Die niederländische Datenbank „War in Court“ listet rund 425.000 mutmaßliche Nazi-Kollaborateure auf

Die Forschungsgruppe Huygens-Institut half bei der Digitalisierung des Archivs in einem vom Ministerium für Justiz, Bildung und Gesundheit geförderten Projekt.

Die Niederlande haben eine Datenbank mit den Namen von fast einer halben Million Niederländern veröffentlicht, die während der Besatzung des Landes im Zweiten Weltkrieg der Kollaboration mit den Nazis verdächtigt werden.

Das Projekt „War in Court“ listet rund 425.000 überwiegend niederländische Staatsbürger auf, gegen die wegen Zusammenarbeit mit der deutschen Besatzungsmacht ermittelt und erstmals öffentlich gemacht wurde.

Von den in der Datenbank erfassten Personen erschienen mehr als 150.000 vor Gericht und wurden in irgendeiner Form bestraft.

Die Aufzeichnungen dieser Untersuchungen waren bisher nur Forschern zugänglich, die das niederländische Nationalarchiv in Den Haag besuchten.

Die Forschungsgruppe Huygens-Institut half bei der Digitalisierung des Archivs in einem vom Ministerium für Justiz, Bildung und Gesundheit geförderten Projekt.

„Dieses Archiv enthält wichtige Geschichten für heutige und zukünftige Generationen“, sagte das Institut in einer Erklärung auf seiner Website.

„Ohne digitalen Zugang existiert dieses Archiv für viele, insbesondere für jüngere Generationen, nicht.
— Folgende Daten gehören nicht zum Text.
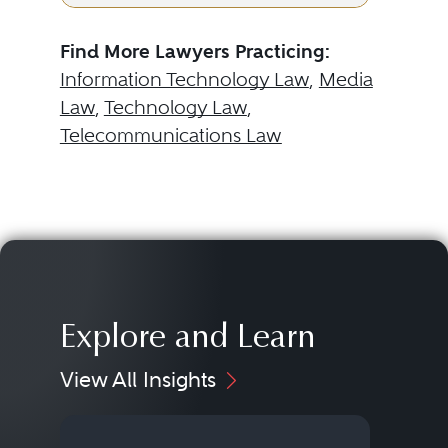
Find More Lawyers Practicing:
Information Technology Law
,
Media
Law
,
Technology Law
,
Telecommunications Law
Explore and Learn
View All Insights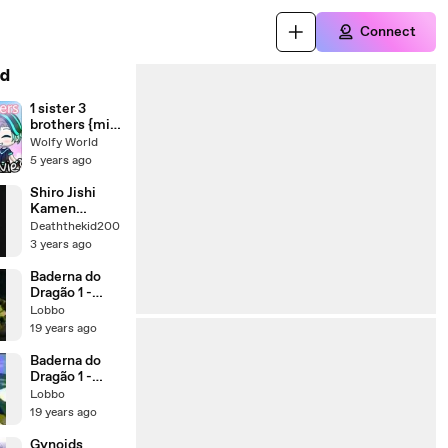
Connect
d
1 sister 3
brothers {mini
movie} | البداية
Wolfy World
!
5 years ago
Shiro Jishi
Kamen
henshin
Deaththekid200
3 years ago
Baderna do
Dragão 1 -
Parte 2
Lobbo
19 years ago
Baderna do
Dragão 1 -
Parte 1
Lobbo
19 years ago
Gynoids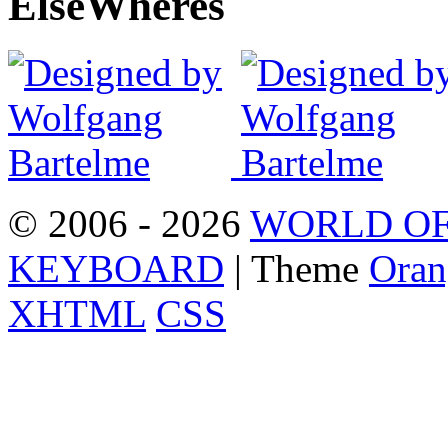
Else
Wheres
© 2006 - 2026
WORLD OF
KEYBOARD
| Theme
Oran
XHTML
CSS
Nur ein umfassender und einfacher Zugang wird dieses wichtige Archiv mit allen Facetten des Krieges relevant halten und es uns ermöglichen, weiterhin aus der Vergangenheit zu lernen.“

Das Archiv enthält die Akten verurteilter Straftäter sowie der rund 20.000 niederländischen Staatsbürger, die aufgrund ihrer Wehrpflicht als Kollaborateure galten.

Darin sind auch mutmaßliche Mitglieder der Nationalsozialistischen Bewegung (NSB) aufgeführt, der von Anton Mussert gegründeten faschistischen politischen Partei, der größten mit den Nazis verbündeten politischen Bewegung der Niederlande.

Das Archiv nennt auch die Namen von Personen, die nach Ermittlungen für unschuldig befunden wurden.

Die Online-Datenbank enthält nur die Namen der Verdächtigen und gibt keine Auskunft darüber, ob sie für schuldig befunden wurden oder welche Art von Zusammenarbeit mit den Deutschen ihnen verdächtigt wurde.

Nach den aktuellen Richtlinien müssen Personen, die Archivdateien einsehen möchten, formelle Anträge stellen.

Obwohl die Datenschutz-Grundverordnung (DSGVO) der Europäischen Union personenbezogene Daten schützt, gilt sie nicht für Verstorbene und gilt für die überwiegende Mehrheit der Namen im Archiv.

Die niederländische Datenschutzbehörde wies darauf hin, dass die Dateien der aufgeführten Personen, auch der noch lebenden Personen, sensible Daten enthalten, darunter ihre Religionszugehörigkeit und politische Überzeugungen.

Die deutsche Besetzung der Niederlande dauerte einen Großteil des Zweiten Weltkriegs, beginnend mit der Invasion im Jahr 1940 und endete mit der Befreiung durch die Alliierten im Jahr 1945.

Schätzungen zufolge wurden mehr als 100.000 niederländische Juden im Holocaust getötet.

Es wird erwartet, dass diese Veröffentlichung der Datenbank einige schmerzhafte Diskussionen in den Niederlanden auslösen wird.

„Zusammenarbeit ist immer noch ein großes Trauma. Darüber wird nicht gesprochen. Wir hoffen, dass das Tabu gebrochen wird, wenn die Archive geöffnet werden“, sagte Tom De Smet, Direktor des Nationalarchivs.

Eine Umfrage der Claims Conference aus dem Jahr 2023 ergab, dass fast 25 % der niederländischen Generation Z den Holocaust für einen Mythos halten, während 53 % aller niederländischen Bürger ihr Land nicht als Holocaust-Stätte anerkennen.

Dennoch stimmen 77 % der Niederländer der Bedeutung der Aufklärung über das Gedenken an den Holocaust zu.